这一步只唤醒依赖,对于依赖满足的指令,将其放到readyinst队列中。

前面的执行步骤和这边的依赖唤醒共同构成了写回到物理寄存器和前递的过程,指令在执行的时候调用 execute 就会计算其结果,然后更新到物理寄存器上,在写回进行唤醒依赖的时候,一旦依赖满足后续指令就能够继续向下进行。整个过程就是一个写回物理寄存器在前递的过程。

load 指令的 IEW 过程

简单讲解 load 指令的 IEW 过程,load 指令指派的时候会被指派到 instruction queue中,同时还会被插入到 lsq 和 Memdepdency unit 中进行分析。在发射的时候建模的是地址解析的时间,在执行的时候发起访问,这个访问取决于存储层次的时间。
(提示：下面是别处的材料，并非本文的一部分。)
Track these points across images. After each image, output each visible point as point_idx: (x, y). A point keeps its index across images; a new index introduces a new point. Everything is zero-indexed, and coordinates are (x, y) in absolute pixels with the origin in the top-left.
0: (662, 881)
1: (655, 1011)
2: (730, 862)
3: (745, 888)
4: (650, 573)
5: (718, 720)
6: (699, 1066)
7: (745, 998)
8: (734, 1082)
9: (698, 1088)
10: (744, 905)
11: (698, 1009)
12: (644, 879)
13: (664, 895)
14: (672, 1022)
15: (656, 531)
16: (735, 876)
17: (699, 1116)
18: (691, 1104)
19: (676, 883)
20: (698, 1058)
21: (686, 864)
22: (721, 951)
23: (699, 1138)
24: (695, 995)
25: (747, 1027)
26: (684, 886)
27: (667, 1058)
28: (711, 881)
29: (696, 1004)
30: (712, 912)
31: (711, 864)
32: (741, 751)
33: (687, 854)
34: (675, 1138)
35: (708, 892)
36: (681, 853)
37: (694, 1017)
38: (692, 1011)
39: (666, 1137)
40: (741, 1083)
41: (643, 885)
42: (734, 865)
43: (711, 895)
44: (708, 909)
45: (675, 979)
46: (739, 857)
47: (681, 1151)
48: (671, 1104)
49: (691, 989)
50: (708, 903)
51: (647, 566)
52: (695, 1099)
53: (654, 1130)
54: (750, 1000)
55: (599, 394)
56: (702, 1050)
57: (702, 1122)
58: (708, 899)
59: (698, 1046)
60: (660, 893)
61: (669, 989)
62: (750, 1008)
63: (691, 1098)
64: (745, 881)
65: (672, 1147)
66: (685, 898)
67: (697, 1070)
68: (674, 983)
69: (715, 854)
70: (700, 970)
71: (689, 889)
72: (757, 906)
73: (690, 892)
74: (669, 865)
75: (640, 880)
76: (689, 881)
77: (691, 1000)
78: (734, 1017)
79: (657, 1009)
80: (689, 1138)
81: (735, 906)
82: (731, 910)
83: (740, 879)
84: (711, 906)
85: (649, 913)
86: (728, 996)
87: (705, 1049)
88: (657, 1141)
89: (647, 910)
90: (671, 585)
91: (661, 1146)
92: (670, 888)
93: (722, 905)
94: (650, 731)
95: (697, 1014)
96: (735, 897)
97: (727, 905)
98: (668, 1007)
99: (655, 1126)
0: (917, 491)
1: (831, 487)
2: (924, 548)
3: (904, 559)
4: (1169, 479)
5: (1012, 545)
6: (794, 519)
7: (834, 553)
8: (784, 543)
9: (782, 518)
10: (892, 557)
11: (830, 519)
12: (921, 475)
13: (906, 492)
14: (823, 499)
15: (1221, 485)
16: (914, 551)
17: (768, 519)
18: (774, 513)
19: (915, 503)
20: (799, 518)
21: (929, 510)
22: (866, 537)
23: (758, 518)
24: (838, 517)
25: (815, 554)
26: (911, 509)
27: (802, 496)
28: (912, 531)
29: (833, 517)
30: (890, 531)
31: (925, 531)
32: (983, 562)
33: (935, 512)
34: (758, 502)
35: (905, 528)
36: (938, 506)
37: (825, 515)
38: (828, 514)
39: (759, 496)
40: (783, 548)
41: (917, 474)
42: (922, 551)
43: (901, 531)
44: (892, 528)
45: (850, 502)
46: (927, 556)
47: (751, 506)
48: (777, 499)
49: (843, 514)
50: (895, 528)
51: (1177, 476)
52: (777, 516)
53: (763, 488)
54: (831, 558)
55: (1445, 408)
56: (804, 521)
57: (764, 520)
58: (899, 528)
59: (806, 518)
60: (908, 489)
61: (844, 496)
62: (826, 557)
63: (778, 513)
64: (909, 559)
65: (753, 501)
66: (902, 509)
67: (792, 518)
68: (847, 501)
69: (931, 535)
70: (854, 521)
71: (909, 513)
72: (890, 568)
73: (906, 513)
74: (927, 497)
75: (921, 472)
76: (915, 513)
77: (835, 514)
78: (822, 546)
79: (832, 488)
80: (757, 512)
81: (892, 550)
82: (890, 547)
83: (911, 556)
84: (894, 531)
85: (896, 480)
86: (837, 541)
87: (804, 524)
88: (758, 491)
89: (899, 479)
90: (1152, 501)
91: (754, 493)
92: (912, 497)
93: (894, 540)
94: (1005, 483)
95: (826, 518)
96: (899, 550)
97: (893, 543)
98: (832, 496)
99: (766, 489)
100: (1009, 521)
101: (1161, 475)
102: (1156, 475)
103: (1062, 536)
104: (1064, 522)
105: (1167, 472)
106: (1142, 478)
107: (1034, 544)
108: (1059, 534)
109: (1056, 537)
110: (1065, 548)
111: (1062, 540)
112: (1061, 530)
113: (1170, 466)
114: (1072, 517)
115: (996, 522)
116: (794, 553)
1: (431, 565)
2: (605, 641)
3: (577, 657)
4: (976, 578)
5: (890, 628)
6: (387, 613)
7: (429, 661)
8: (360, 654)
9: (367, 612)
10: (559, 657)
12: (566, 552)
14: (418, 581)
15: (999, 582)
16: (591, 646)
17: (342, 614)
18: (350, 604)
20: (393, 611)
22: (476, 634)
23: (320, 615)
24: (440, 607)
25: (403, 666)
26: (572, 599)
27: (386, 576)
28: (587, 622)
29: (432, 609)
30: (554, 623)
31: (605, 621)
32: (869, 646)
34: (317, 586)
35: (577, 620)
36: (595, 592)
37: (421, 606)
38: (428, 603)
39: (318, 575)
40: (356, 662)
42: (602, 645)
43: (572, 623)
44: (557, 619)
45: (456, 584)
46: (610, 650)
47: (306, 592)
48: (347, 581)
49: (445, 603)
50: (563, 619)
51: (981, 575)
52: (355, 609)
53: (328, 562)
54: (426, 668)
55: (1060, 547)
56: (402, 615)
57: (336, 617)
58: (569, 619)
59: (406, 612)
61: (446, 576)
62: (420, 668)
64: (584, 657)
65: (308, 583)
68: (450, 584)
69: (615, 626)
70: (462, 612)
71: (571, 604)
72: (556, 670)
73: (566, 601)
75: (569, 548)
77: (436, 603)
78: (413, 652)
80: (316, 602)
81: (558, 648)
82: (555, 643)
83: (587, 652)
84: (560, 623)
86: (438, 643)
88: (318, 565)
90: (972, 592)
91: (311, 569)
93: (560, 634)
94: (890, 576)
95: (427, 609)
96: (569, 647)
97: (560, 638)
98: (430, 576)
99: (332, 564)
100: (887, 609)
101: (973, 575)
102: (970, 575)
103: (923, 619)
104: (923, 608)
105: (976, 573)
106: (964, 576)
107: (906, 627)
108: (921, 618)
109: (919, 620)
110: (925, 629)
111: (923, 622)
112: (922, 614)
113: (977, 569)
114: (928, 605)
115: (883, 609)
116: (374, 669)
load 指令的写回会被内存访问的回调事件触发,然后进行写回的相关操作。

指令的指派在 IEW::dispatchInsts 中:

cpp
// ...
else if (inst->isLoad()) {
    DPRINTF(IEW, "[tid:%i] Issue: Memory instruction "
            "encountered, adding to LSQ.\n", tid);

    // Reserve a spot in the load store queue for this
    // memory access.
    ldstQueue.insertLoad(inst);

    ++iewStats.dispLoadInsts;

    add_to_iq = true;

    toRename->iewInfo[tid].dispatchedToLQ++;
}
// ...

可以看到 load 指令被插入到 lsq 中,同时由于 add_to_iq 被设置,后续还会被插入到 instruction queue 中,插入 instruction queue 之后调用的函数如下:

cpp
// Look through its source registers (physical regs), and mark any
// dependencies.
addToDependents(new_inst);

// Have this instruction set itself as the producer of its destination
// register(s).
addToProducers(new_inst);

if (new_inst->isMemRef()) {
    memDepUnit[new_inst->threadNumber].insert(new_inst);
} else {
    addIfReady(new_inst);
}

可以看到它和其他的指令一样都会被放到依赖图中,只不过它进入 ready 队列的判断和普通指令不一样,她进入 ready 队列的判断是由 memDepUnit 决定的。
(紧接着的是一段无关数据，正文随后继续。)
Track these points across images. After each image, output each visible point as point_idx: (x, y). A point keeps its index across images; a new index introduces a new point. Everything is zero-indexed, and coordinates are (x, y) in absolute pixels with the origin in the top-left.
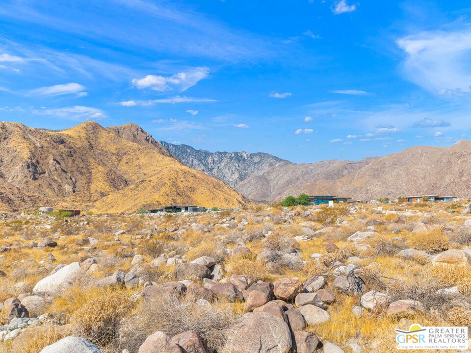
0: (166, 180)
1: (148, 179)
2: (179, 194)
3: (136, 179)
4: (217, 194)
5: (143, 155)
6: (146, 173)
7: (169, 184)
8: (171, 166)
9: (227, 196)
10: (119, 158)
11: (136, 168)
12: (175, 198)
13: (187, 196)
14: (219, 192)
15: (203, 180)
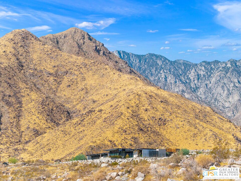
0: (123, 109)
1: (97, 109)
2: (141, 130)
3: (81, 109)
4: (201, 128)
5: (91, 73)
6: (95, 99)
7: (127, 115)
8: (130, 87)
9: (216, 130)
10: (59, 80)
11: (83, 92)
12: (137, 136)
13: (154, 132)
14: (205, 125)
15: (179, 107)
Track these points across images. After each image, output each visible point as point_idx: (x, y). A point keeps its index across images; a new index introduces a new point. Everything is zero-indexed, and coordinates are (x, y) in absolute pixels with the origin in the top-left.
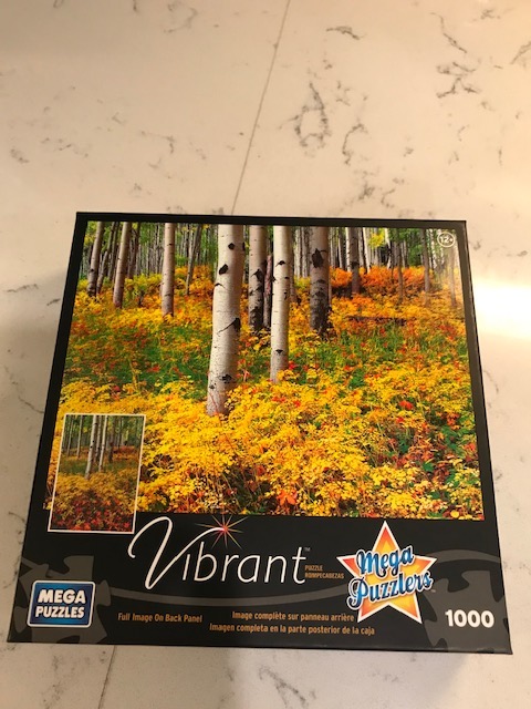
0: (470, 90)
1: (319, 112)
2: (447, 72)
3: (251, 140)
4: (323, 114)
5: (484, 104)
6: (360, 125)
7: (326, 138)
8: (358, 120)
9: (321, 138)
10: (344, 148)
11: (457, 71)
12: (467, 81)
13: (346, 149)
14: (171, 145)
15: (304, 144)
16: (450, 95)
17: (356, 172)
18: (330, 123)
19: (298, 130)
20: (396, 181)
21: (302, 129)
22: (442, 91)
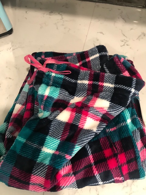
0: (128, 45)
2: (123, 41)
5: (130, 48)
11: (125, 41)
12: (127, 43)
16: (123, 46)
22: (122, 45)
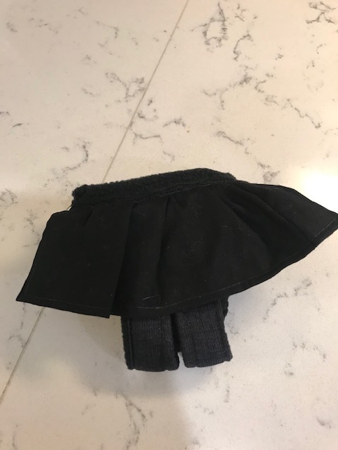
0: (330, 21)
1: (222, 23)
2: (315, 7)
3: (171, 36)
4: (224, 24)
6: (248, 35)
7: (223, 41)
8: (248, 32)
9: (220, 40)
10: (235, 49)
11: (323, 7)
12: (329, 15)
13: (237, 50)
14: (116, 33)
15: (207, 43)
16: (316, 23)
17: (240, 66)
18: (228, 32)
19: (205, 33)
20: (268, 75)
21: (208, 33)
22: (311, 20)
在指令 ready 之后会发射,发射完成的是地址解析时间的建模,发射在 instruction queue 的 scheduleReadyInsts 中:

cpp
if (!issuing_inst->isMemRef()) {
    // Memory instructions can not be freed from the IQ until they
    // complete.
    ++freeEntries;
    count[tid]--;
    issuing_inst->clearInIQ();
} else {
    memDepUnit[tid].issue(issuing_inst);
}

scheduleReadyInsts 建模延迟的同时,告知 memDepUnit 发射这个 load。

在执行阶段,对于 load 指令:

cpp
else if (inst->isLoad()) {
    // Loads will mark themselves as executed, and their writeback
    // event adds the instruction to the queue to commit
    fault = ldstQueue.executeLoad(inst);

    if (inst->isTranslationDelayed() &&
        fault == NoFault) {
        // A hw page table walk is currently going on; the
        // instruction must be deferred.
        DPRINTF(IEW, "Execute: Delayed translation, deferring "
                "load.\n");
        instQueue.deferMemInst(inst);
        continue;
    }

    if (inst->isDataPrefetch() || inst->isInstPrefetch()) {
        inst->fault = NoFault;
    }
}

正式的在 executeLoad 中发起 initiateAcc 的请求,这个 initiateAcc 可以参考:

cpp
Fault
LDRH64_REG::initiateAcc(ExecContext *xc, trace::InstRecord *traceData) const
{
    Addr EA;
    Fault fault = NoFault;

    uint64_t XBase = 0;
    uint64_t XOffset = 0;
    uint16_t Mem = {};
    ;
    XBase = (xc->getRegOperand(this, 0) & mask(aarch64 ? 64 : 32));
    XOffset = (xc->getRegOperand(this, 1) & mask(aarch64 ? 64 : 32));
    ;

    if (baseIsSP && bits(XBase, 3, 0) &&
        SPAlignmentCheckEnabled(xc->tcBase())) {
        return std::make_shared<SPAlignmentFault>();
    }
    EA = XBase + extendReg64(XOffset, type, shiftAmt, 64);
    unsigned memAccessFlags = 1 | ArmISA::MMU::AllowUnaligned;
    ;

    if (fault == NoFault) {
        fault = initiateMemRead(xc, traceData, EA, Mem, memAccessFlags);
    }

    return fault;
}

其中调用了 initiateMemRead,而这个函数实际上调用的是 dyninst 的 initiateMemRead,在 dyninst 的这个函数中发起了对内存的访问。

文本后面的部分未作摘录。